◆ **Problem description**: In the entries that follow, which lines hold the string "github"? List them.

Stored data:
=== Begin Enclosure ===

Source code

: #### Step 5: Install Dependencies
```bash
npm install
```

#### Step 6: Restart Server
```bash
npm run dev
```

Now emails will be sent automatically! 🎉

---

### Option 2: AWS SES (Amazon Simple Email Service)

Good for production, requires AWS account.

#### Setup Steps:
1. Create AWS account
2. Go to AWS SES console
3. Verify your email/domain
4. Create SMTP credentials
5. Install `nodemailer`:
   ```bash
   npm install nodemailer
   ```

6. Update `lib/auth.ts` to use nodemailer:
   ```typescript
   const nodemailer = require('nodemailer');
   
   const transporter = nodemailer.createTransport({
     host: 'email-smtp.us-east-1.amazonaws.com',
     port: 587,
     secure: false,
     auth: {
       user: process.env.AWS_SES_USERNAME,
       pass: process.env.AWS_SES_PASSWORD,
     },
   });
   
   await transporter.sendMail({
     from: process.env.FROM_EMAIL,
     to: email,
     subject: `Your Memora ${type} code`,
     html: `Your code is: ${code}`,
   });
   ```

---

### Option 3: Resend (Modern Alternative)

=== End Enclosure ===
=== Begin Enclosure ===

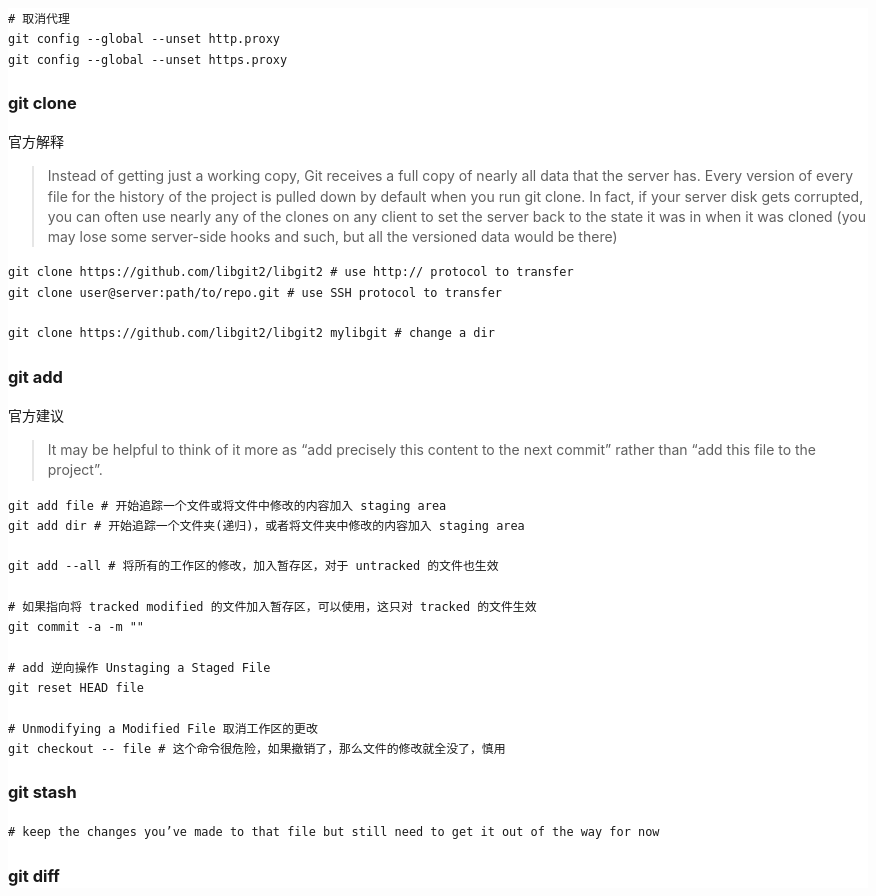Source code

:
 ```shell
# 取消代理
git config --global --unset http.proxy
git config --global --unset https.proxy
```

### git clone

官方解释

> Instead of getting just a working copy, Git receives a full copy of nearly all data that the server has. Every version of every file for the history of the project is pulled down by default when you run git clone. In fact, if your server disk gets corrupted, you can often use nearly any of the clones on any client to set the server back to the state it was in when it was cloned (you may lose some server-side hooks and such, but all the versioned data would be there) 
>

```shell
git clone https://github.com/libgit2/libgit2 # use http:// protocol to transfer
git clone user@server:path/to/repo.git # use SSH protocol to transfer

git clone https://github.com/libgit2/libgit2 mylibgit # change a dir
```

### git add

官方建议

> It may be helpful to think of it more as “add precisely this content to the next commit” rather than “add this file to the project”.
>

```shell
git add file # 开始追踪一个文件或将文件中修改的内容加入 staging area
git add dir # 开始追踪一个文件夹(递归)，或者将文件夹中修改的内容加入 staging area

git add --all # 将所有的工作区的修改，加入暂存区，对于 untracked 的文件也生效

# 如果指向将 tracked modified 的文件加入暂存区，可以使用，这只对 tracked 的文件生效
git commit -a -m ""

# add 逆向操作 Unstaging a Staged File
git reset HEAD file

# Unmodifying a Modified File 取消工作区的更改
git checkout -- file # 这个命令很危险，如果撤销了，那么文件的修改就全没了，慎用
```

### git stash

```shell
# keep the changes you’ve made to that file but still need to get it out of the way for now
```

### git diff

=== End Enclosure ===

◆ **Result below**:
git clone https://github.com/libgit2/libgit2 # use http:// protocol to transfer
git clone https://github.com/libgit2/libgit2 mylibgit # change a dir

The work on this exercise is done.